===== DATASET ENTRIES
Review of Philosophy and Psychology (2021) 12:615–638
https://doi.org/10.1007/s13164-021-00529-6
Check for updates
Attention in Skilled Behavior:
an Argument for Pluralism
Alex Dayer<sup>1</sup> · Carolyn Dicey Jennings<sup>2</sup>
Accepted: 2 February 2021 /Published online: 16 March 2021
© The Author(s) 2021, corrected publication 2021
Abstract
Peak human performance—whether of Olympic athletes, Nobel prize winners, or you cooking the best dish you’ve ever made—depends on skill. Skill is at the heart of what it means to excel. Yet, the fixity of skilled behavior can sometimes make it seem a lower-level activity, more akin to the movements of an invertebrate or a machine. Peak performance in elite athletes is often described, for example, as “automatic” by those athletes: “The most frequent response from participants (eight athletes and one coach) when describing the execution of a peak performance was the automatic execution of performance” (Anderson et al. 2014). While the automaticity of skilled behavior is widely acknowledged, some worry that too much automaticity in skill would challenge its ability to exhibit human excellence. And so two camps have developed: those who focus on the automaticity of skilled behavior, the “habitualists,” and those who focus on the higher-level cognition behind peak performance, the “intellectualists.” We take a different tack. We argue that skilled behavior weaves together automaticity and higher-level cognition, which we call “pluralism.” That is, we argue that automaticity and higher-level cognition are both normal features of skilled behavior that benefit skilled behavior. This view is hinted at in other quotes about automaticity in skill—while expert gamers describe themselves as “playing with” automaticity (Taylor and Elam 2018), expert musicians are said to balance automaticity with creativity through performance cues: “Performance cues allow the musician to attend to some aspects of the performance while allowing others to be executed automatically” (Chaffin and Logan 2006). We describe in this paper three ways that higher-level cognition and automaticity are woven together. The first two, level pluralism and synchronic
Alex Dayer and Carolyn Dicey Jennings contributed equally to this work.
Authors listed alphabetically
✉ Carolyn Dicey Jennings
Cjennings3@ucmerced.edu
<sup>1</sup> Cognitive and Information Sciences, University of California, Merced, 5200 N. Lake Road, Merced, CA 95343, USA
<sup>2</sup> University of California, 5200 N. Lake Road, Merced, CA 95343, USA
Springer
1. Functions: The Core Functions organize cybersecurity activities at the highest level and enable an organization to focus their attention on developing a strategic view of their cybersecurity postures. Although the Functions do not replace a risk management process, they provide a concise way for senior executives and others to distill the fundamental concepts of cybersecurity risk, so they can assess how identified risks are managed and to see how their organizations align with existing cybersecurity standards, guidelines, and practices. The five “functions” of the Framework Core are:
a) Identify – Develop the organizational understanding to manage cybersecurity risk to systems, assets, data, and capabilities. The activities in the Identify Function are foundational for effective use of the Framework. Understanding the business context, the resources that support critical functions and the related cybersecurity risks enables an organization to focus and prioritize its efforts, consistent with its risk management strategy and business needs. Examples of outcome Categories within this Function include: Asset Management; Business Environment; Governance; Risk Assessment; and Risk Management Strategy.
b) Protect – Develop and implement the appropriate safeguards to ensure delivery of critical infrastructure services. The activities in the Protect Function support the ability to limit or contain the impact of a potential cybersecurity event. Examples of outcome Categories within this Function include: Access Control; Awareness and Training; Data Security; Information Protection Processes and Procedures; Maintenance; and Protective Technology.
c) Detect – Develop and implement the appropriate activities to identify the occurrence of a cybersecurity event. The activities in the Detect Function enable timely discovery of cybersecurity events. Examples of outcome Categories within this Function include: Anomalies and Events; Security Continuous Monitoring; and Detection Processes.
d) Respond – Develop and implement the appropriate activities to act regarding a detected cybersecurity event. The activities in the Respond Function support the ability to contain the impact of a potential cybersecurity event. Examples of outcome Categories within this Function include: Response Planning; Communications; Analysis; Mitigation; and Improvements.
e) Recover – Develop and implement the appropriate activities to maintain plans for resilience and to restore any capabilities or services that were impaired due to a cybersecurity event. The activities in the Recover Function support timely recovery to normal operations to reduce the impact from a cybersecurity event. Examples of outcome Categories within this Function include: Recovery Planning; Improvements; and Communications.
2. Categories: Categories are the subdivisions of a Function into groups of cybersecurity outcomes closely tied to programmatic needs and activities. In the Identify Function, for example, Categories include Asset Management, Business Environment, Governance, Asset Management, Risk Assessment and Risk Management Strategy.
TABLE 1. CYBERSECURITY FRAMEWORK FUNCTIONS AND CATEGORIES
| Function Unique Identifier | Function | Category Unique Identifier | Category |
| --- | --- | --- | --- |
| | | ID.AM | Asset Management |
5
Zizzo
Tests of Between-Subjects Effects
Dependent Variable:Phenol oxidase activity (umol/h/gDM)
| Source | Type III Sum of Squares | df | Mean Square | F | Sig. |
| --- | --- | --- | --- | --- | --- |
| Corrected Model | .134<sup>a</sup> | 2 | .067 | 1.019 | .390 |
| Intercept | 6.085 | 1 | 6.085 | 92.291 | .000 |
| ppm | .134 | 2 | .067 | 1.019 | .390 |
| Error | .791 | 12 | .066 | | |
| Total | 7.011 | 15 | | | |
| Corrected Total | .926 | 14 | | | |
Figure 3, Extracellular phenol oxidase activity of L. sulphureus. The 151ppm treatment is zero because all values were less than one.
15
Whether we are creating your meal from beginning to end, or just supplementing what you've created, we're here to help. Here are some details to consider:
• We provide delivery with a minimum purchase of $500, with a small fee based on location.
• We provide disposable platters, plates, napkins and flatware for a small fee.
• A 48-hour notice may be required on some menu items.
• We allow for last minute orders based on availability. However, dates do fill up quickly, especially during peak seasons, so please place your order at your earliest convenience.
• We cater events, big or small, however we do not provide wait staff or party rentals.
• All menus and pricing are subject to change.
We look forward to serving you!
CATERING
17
==========
■ **HOW TO COMPLETE THIS TASK**
Across all lines of the data above, count those that contain the word "your", giving the number without further comment.

■ **ANSWER TO THE PROBLEM**
2